US strike on Venezuela: It’s always been about the oil

Uncle Sam has never changed his imperial interest; he just became more transparent under Donald Trump. It has always been about American strategic interest above all else.

The illegal extraction and capture of Venezuelan President Nicolás Maduro and taking over the country might be the least bloody act of annexation in colonial history. The abandonment of soft power and global democratic slogans in favour of realpolitik by the Trump 2.0 administration has exposed the world to the actual colours of America.

Uncle Sam’s vision has always been about what lies beneath the ground, though it often masks it through grand humanitarian and egalitarian ideals to dress its rhetoric.

George W Bush administration (2003-2009)

From the recent history under president Bush’s infamous retaliation to the 9/11 incident, destroying a terrorist organisation known as the Taliban was a façade; it was all about oil. Former FBI deputy director John O’Neil said that “the main obstacle to investigating Islamic terrorism was US oil corporate interests and the role played by Saudi Arabia in it. The oil interests want to obtain access to oil and gas reserves from rich oilfields in Turkmenistan, Uzbekistan and Kazakhstan through Afghanistan and Pakistan to the Indian Ocean.
----
• Prompt a:
Answer these questions from the article on the US strike on Venezuela:
(i) Who was illegally extracted and captured?
(ii) Who is quoted on the obstacle to investigating Islamic terrorism, and what position had he held?
(iii) In which three countries are the rich oilfields located?
The text and the records that follow it are independent of each other.

• Input data:
----
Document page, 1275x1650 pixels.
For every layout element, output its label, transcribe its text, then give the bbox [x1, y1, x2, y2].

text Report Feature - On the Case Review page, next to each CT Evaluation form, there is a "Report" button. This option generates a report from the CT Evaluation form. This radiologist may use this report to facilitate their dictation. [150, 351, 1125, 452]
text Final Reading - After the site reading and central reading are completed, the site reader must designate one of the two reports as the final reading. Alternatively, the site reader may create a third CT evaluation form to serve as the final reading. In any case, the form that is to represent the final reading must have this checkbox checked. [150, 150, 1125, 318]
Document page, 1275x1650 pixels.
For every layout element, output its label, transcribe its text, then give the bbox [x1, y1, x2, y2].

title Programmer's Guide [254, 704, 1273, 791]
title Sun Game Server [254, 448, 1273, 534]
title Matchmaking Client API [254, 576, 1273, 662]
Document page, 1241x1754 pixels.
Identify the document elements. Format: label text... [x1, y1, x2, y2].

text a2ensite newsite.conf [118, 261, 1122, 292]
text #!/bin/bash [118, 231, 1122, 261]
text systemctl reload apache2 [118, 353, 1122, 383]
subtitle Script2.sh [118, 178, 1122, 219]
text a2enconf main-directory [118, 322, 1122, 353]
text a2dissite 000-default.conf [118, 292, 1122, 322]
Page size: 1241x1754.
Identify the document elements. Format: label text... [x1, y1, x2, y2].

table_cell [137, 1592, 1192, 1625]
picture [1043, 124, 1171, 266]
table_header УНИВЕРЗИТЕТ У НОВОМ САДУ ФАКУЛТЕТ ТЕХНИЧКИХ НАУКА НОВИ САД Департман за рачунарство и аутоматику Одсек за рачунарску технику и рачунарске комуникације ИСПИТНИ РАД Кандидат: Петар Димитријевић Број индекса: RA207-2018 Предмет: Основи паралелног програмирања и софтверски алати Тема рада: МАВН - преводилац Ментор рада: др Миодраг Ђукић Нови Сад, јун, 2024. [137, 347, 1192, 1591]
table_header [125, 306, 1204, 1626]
----
• Prompt b:
Extract the lines of the records starting at the line that contains "Page size: 1241x1754." and ending at the line that contains "picture [1043, 124, 1171, 266]", both included, reproducing them without alteration.

• Full response a:
(i) Venezuelan President Nicolás Maduro.
(ii) John O'Neil, a former FBI deputy director.
(iii) Turkmenistan, Uzbekistan and Kazakhstan.

• Full response b:
Page size: 1241x1754.
Identify the document elements. Format: label text... [x1, y1, x2, y2].

table_cell [137, 1592, 1192, 1625]
picture [1043, 124, 1171, 266]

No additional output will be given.